Wildfire Crisis Strategy

 

The Forest Service's goal in launching the Wildfire Crisis Strategy was to safeguard communities and the resources they depend on by increasing fuels treatments over time, promoting community readiness, and supporting postfire recovery and restoration.

Overview

The Forest Service launched a 10-year strategy to address the wildfire crisis in the places where it poses the most immediate threats to communities. The strategy, called “Confronting the Wildfire Crisis: A Strategy for Protecting Communities and Improving Resilience in America’s Forests,” combines a historic investment of congressional funding with years of scientific research and planning into a national effort that will dramatically increase the scale of forest health treatments over the next decade. 10 landscapes were selected to receive $131 million in Bipartisan Infrastructure Law (BIL) investment to begin implementation of the Wildfire Crisis Strategy in 2022. In early 2023, the Colville National Forest was selected among 11 landscapes to receive additional funding. The first year, fiscal year 2023, the Forest will receive $2.1 million. 

The Forest Service's goal in launching the Wildfire Crisis Strategy was to safeguard communities and the resources they depend on by increasing fuels treatments over time, promoting community readiness, and supporting postfire recovery and restoration.

 

 

Success Stories

Cross-boundary Prescribed Fire

(5/5/2023)

The Washington Department of Natural Resources and the USDA Forest Service worked together in the Aeneas Valley over the past two weeks to complete multiple cross-boundary prescribed fire objectives.
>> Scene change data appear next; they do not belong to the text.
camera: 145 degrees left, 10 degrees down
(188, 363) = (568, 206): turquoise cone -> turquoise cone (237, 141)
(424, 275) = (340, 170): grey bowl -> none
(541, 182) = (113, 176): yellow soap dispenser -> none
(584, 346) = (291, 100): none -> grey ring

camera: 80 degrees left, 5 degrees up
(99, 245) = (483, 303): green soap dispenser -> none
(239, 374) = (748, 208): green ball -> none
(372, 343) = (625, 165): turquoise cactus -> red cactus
The Northeast Region WA DNR and the Colville National Forest started working together last year to plan a cross-boundary prescribed fire. Under a new agreement, which allows USFS to conduct burn activities on WA DNR lands, the two agencies accomplished the first joint cross-boundary prescribed fire activities between the two agencies in the state.
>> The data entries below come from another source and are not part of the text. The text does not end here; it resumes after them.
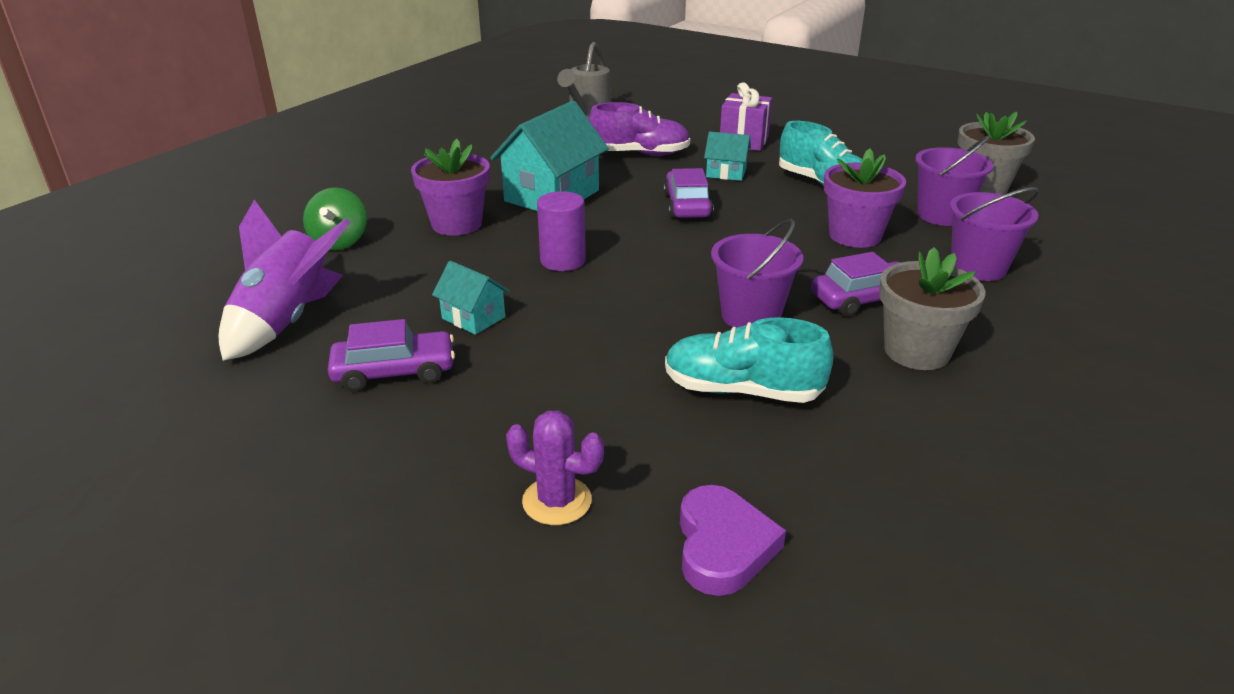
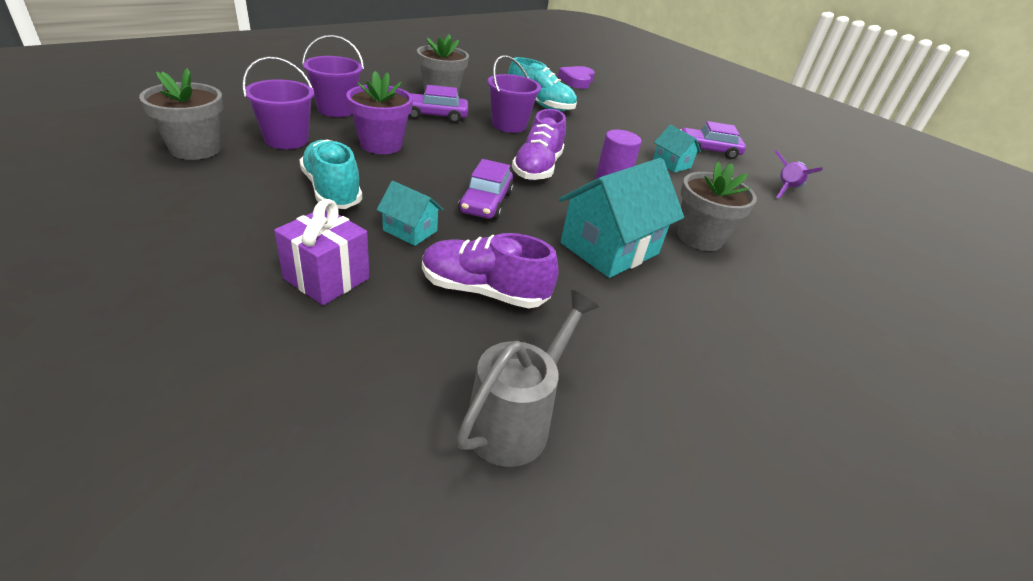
camera: 170 degrees left, 5 degrees up
(288, 321) = (786, 190): purple rocket -> purple rocket, size x0.62
(339, 242) = (795, 244): green spinning top -> none
(457, 224) = (699, 237): purple flower pot -> grey flower pot
(557, 501) = (630, 100): purple cactus -> none
(662, 256) = (537, 168): none -> purple shoe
“The utilization of the new agreement between the USFS and WA DNR is not only a great benefit to local land managers for our cross-boundary treatments within the wildland urban interface, it is a tremendous step forward for cooperative land management throughout the state. We could not be more excited to expand the already great relationship we have here locally with the Colville National Forest and its staff.” -Pat Ryan, Northeast Region Manager

While these burns move the forest towards a healthy ecological state, there were also goals to reduce fuel in the area for wildfires to consume, should they move through the area. These maintenance burns also allow for periodic upkeep along some of the Tonasket Ranger District's Potential Control Lines (PCLs). These designated areas give emergency managers clear, strategic options for further analysis if a wildfire were to occur in the area.

The Washington Department of Natural Resources, the USDA Forest Service, Bureau of Land Management, and local Fire Districts all worked together on this project over the course of the last week of April and the first week of May. However, the planning for such a complex prescribed fire has been months of work.